Request 1: In the text about launching satellites with plastics, over roughly what period are cube satellites designed to complete their missions?

Extract:
-----

Into Orbit with Plastics

What would we be missing out on without satellites? Precision navigation, reliable weather forecasts and, of course, the live transmission of news from around the world. Fairly small rockets are getting more attention as a way to launch satellites. The advantage: They can be fueled cheaply and easily with plastics, among other substances.

The construction of launch vehicles for space flight was long the exclusive sphere of governmental organizations. But this monopoly is coming apart as the commercial space industry grows. It sometimes focuses on smaller, less expensive launch vehicles. That trend coincides with the use of relatively small yet high-performing satellites. These cube satellites are designed to complete their missions over a relatively short period, about three years, and then new mini-satellites replace them. The shortened cycles guarantee that the latest state-of-the-art technologies can be considered for new satellites.

-----

Data excerpts:
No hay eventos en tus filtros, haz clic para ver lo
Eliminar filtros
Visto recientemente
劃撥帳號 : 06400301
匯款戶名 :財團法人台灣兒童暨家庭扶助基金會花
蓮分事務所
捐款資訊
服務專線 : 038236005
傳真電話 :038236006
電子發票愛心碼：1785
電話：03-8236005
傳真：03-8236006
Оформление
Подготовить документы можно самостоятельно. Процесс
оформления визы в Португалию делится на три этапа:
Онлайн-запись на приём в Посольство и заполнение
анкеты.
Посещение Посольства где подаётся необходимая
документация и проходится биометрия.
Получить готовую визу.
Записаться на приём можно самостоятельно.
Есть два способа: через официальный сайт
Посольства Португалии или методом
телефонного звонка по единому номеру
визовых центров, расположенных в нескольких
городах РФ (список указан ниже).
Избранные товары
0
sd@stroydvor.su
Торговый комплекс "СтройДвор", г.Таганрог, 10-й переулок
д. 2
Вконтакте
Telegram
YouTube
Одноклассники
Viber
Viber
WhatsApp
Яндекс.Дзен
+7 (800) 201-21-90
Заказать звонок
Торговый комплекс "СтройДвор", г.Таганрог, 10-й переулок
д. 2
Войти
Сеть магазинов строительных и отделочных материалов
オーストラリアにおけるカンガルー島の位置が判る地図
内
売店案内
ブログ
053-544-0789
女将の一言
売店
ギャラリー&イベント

-----

Request 2: Reproduce all of the records above line for line, without changing anything.

Response 1: About three years.

Response 2:
No hay eventos en tus filtros, haz clic para ver lo
Eliminar filtros
Visto recientemente
劃撥帳號 : 06400301
匯款戶名 :財團法人台灣兒童暨家庭扶助基金會花
蓮分事務所
捐款資訊
服務專線 : 038236005
傳真電話 :038236006
電子發票愛心碼：1785
電話：03-8236005
傳真：03-8236006
Оформление
Подготовить документы можно самостоятельно. Процесс
оформления визы в Португалию делится на три этапа:
Онлайн-запись на приём в Посольство и заполнение
анкеты.
Посещение Посольства где подаётся необходимая
документация и проходится биометрия.
Получить готовую визу.
Записаться на приём можно самостоятельно.
Есть два способа: через официальный сайт
Посольства Португалии или методом
телефонного звонка по единому номеру
визовых центров, расположенных в нескольких
городах РФ (список указан ниже).
Избранные товары
0
sd@stroydvor.su
Торговый комплекс "СтройДвор", г.Таганрог, 10-й переулок
д. 2
Вконтакте
Telegram
YouTube
Одноклассники
Viber
Viber
WhatsApp
Яндекс.Дзен
+7 (800) 201-21-90
Заказать звонок
Торговый комплекс "СтройДвор", г.Таганрог, 10-й переулок
д. 2
Войти
Сеть магазинов строительных и отделочных материалов
オーストラリアにおけるカンガルー島の位置が判る地図
内
売店案内
ブログ
053-544-0789
女将の一言
売店
ギャラリー&イベント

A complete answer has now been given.